Collected data:

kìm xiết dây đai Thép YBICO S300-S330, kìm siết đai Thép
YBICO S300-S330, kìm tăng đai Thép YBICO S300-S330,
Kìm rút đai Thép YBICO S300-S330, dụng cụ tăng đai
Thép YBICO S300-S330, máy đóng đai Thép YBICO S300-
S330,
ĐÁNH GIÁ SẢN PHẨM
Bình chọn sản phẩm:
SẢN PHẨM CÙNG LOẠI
---
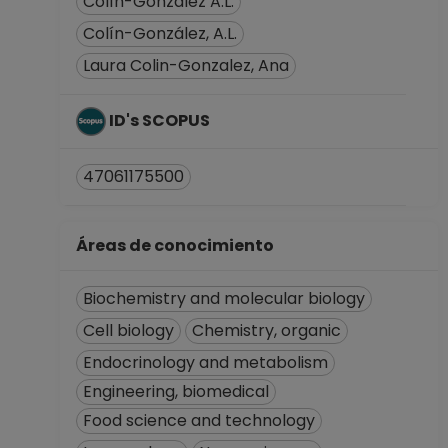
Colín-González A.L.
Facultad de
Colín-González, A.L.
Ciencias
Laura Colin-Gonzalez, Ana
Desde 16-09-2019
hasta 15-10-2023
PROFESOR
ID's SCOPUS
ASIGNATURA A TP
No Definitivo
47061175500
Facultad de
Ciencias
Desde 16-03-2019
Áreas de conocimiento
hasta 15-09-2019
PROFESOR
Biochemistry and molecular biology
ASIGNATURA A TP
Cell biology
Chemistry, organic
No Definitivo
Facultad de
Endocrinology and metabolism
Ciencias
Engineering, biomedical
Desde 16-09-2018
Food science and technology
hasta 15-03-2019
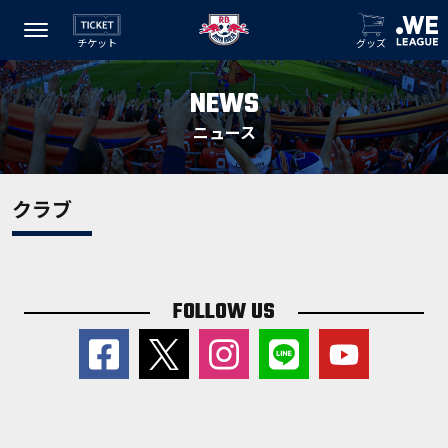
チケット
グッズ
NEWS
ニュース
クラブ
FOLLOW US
...
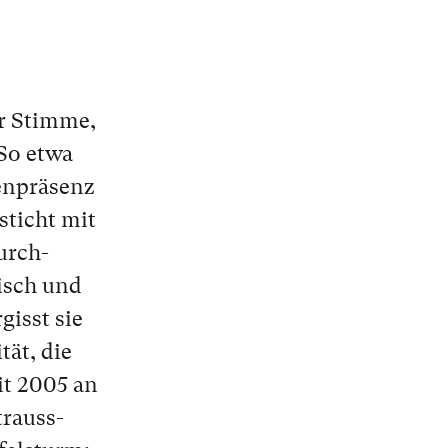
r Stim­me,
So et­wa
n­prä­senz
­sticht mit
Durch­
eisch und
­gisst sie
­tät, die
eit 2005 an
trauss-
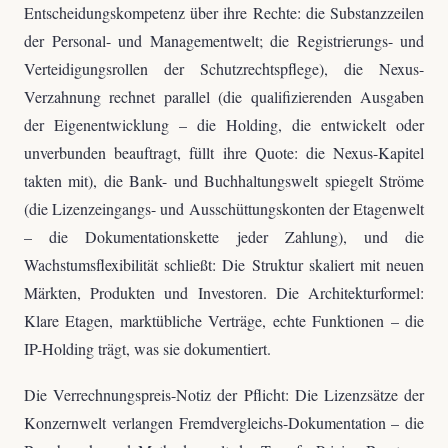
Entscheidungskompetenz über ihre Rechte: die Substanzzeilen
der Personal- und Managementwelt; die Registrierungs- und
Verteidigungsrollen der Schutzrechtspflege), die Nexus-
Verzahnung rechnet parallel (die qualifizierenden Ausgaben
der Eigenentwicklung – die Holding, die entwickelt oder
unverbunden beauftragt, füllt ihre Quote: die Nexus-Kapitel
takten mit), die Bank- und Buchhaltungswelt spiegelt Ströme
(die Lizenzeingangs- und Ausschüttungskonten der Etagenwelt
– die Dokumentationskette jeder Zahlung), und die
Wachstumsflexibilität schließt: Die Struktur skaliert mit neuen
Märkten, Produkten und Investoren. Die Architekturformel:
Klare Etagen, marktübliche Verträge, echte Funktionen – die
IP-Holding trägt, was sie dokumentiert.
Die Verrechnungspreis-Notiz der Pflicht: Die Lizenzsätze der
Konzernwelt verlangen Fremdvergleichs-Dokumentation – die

**Activity**
Retype the lines above, without any changes, in the stretch from the line containing "kìm xiết dây" through the line containing "SẢN PHẨM CÙNG LOẠI".

**Response for this exercise**
kìm xiết dây đai Thép YBICO S300-S330, kìm siết đai Thép
YBICO S300-S330, kìm tăng đai Thép YBICO S300-S330,
Kìm rút đai Thép YBICO S300-S330, dụng cụ tăng đai
Thép YBICO S300-S330, máy đóng đai Thép YBICO S300-
S330,
ĐÁNH GIÁ SẢN PHẨM
Bình chọn sản phẩm:
SẢN PHẨM CÙNG LOẠI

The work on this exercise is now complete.